This is somewhat unrelated to the seccomp notifier but since ptrace() came up
I want to lose a few words about it. (And this is more a criticism of the
interface not the implementation. I love Oleg who maintains it and is one of
the few people who understand all its intricacies!)

As a rule of thumb: you can do almost anything with ptrace(). Which is why
people not really putting an effort into kernel patch reviews often come up
with the argument "Why do you need a separate api for that. You can already do
that with ptrace().". To which the correct answer in my book almost always is:
"Because it would be a horrible hack." Effectively, when introducing a
dedicated api to do something that you can in some shape or form do with
ptrace() is the equivalent to moving it from a debugging hack to a (hopefully
well-designed) feature.

Hell, the history of CRIU is essentially the history of building apis out of
ptrace() hacks (I'm being facetious of course.).

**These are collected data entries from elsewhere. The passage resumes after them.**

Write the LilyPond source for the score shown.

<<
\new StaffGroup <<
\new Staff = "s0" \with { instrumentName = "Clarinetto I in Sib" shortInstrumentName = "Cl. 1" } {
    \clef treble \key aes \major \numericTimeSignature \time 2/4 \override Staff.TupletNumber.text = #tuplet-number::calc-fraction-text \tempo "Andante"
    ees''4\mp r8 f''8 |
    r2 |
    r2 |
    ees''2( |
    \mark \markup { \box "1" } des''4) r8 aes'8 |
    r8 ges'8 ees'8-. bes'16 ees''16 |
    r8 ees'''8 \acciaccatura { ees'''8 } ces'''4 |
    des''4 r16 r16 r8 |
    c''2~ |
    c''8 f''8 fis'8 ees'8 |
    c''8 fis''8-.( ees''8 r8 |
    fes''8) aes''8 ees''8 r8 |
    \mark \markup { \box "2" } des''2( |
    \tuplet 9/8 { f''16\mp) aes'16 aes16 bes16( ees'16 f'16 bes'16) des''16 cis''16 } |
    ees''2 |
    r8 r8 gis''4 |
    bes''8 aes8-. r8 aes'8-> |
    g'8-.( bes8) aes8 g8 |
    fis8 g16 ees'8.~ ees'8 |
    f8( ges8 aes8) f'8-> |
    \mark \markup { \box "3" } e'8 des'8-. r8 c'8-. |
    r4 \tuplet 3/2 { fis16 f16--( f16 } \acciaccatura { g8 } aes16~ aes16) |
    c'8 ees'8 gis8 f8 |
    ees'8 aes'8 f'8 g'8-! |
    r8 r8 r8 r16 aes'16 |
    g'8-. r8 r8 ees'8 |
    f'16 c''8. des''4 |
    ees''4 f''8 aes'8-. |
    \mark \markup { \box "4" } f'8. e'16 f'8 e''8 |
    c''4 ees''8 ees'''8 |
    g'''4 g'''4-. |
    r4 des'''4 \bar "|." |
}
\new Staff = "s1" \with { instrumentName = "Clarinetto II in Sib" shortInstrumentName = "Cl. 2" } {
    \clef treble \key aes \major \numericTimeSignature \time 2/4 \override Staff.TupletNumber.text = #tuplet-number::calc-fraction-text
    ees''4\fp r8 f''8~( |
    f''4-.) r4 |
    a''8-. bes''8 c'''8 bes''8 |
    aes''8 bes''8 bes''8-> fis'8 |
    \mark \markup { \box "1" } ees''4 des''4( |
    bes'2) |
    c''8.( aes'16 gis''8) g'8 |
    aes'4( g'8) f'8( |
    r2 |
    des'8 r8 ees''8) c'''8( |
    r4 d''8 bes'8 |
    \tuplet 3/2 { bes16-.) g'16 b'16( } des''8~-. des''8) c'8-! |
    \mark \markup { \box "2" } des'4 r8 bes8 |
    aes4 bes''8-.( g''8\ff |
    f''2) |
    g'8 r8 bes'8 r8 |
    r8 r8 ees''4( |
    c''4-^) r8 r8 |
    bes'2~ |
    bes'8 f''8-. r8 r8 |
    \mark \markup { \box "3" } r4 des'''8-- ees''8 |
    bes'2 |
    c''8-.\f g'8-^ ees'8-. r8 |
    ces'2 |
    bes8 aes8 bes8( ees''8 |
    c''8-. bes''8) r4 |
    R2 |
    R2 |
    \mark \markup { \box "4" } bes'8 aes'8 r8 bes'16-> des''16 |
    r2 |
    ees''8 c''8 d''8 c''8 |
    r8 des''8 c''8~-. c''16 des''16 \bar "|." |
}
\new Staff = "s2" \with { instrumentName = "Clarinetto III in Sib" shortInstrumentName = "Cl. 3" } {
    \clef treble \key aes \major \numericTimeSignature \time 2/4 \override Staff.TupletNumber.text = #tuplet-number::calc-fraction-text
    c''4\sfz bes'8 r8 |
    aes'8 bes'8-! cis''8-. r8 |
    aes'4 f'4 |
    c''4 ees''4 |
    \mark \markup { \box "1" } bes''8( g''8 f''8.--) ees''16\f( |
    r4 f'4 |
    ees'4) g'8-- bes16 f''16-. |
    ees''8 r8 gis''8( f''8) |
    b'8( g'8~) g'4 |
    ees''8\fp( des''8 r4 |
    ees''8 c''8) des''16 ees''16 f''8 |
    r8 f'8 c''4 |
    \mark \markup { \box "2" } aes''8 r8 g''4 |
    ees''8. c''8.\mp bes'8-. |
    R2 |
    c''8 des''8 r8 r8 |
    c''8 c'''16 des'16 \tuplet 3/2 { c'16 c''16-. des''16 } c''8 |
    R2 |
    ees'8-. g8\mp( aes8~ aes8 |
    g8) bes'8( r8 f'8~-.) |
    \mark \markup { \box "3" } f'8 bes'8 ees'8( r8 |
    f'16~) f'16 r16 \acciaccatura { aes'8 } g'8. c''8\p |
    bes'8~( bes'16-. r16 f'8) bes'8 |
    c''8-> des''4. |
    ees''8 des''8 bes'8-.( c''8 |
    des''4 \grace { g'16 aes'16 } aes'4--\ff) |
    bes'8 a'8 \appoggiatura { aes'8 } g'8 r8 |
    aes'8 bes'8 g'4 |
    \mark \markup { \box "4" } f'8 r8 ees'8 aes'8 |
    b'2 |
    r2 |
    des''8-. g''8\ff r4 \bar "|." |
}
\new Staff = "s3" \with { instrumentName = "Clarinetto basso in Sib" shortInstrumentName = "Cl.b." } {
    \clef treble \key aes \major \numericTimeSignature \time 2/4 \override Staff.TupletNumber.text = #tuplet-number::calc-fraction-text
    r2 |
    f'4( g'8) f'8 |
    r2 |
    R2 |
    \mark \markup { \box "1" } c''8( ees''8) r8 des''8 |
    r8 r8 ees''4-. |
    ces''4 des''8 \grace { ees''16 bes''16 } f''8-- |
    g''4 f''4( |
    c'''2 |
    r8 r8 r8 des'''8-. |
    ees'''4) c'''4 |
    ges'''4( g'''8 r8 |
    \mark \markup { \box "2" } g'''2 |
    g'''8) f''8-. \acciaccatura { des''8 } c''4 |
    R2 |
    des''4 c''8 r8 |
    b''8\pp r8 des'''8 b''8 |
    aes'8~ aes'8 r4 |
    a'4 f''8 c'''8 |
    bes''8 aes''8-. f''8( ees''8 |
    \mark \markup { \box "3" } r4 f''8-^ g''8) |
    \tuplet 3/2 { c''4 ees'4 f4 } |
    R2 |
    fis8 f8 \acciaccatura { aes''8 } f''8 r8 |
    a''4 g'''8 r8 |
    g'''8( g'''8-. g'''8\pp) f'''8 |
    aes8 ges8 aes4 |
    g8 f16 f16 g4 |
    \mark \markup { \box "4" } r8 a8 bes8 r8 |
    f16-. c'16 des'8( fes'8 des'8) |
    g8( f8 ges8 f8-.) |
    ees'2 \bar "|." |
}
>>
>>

Imho, with ptrace() you're always in non-cooperative mode to some extent, i.e.
you force the behavior on the task. The whole kernel code for ptrace() attach
is literally "I'm your parent now." whereas features such as the notifier are
almost always cooperative since the task itself is doing the work.
Specifically for the notifier the nice thing is that all the work is happening
in the task itself. This is especially relevant when you e.g. install file
descriptors into the task which is a future patchset that is about to be
merged.